SpaceX tests black satellite to reduce ‘megaconstellation’ threat to astronomy

Latest launch includes ‘DarkSat’ prototype to reduce reflection from fleets of broadband Internet satellites.
The NGC 5353/4 galaxy group image from a telescope at Lowell Observatory in Arizona, USA

The diagonal lines in this image taken at the Lowell Observatory in Flagstaff, Arizona, show light reflected from Starlink satellites launched by SpaceX.Credit: Victoria Girgis/Lowell Observatory

Honolulu, Hawaii

The aerospace company SpaceX launched 60 of its Starlink broadband Internet satellites into orbit on 6 January — including one, called DarkSat, that is partially painted black. The probe is testing one strategy to reduce the brightness of satellite ‘megaconstellations’, which scientists fear could interfere with astronomical observations.

Various companies plan to launch thousands of Internet satellites in the coming years; SpaceX, of Hawthorne, California, aims to launch 24 batches of Starlinks this year. By the mid-2020s, thousands to tens of thousands of new satellites could be soaring overhead. Bright streaks caused by light reflecting off them could degrade astronomical images.

“I was complaining to my wife that I can’t sleep very well these days because of this,” says Tony Tyson, a physicist at the University of California, Davis, and chief scientist of the Vera C. Rubin Observatory, a major US telescope under construction in Chile. (It was renamed this week from the Large Synoptic Survey Telescope to honour the late Rubin, who discovered evidence for the existence of dark matter.)

Astronomers discussed the potential impacts of the satellites on various telescopes, and what could be done about them, on 8 January at a meeting of the American Astronomical Society in Honolulu, Hawaii. “2020 is the window to figure out what makes a difference in reducing the impact,” says Jeffrey Hall, director of Lowell Observatory in Flagstaff, Arizona, and chair of the society’s committee on light pollution.

## [DATA FOR ANALYSIS]
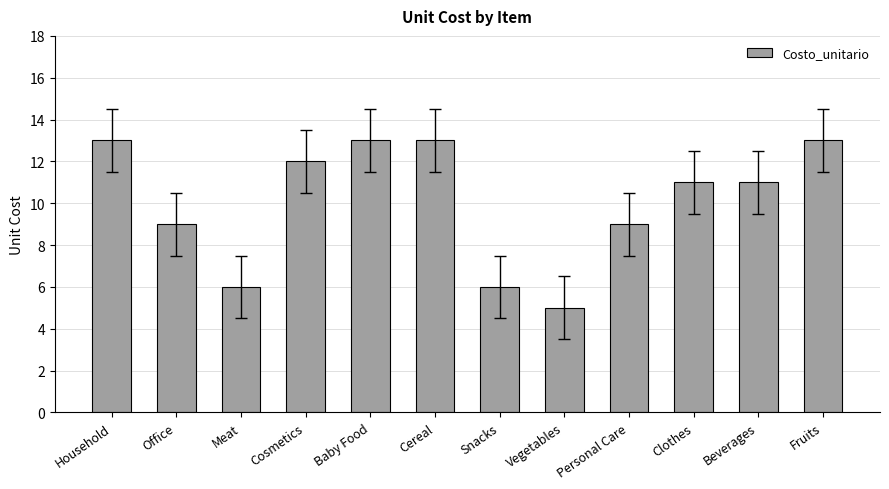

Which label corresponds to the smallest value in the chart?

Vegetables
==
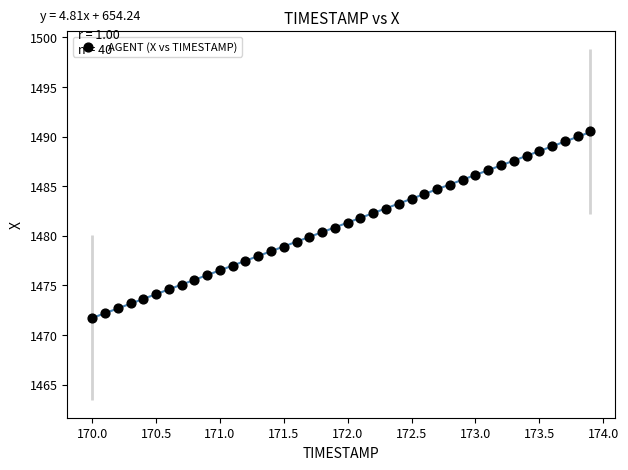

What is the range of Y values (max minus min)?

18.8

## [REQUIRED TASKS]
1) List every person named in the article on SpaceX's DarkSat satellite.
2) Answer these questions using the article on SpaceX's DarkSat satellite:
(a) How many Starlink satellites did SpaceX launch on 6 January?
(b) How many batches of Starlinks does SpaceX aim to launch this year?
(c) On what date did astronomers discuss the satellites' impacts at the American Astronomical Society meeting?

## [EXERCISE SOLUTIONS]
1)
Victoria Girgis
Tony Tyson
Vera C. Rubin
Jeffrey Hall

2)
(a) 60
(b) 24
(c) 8 January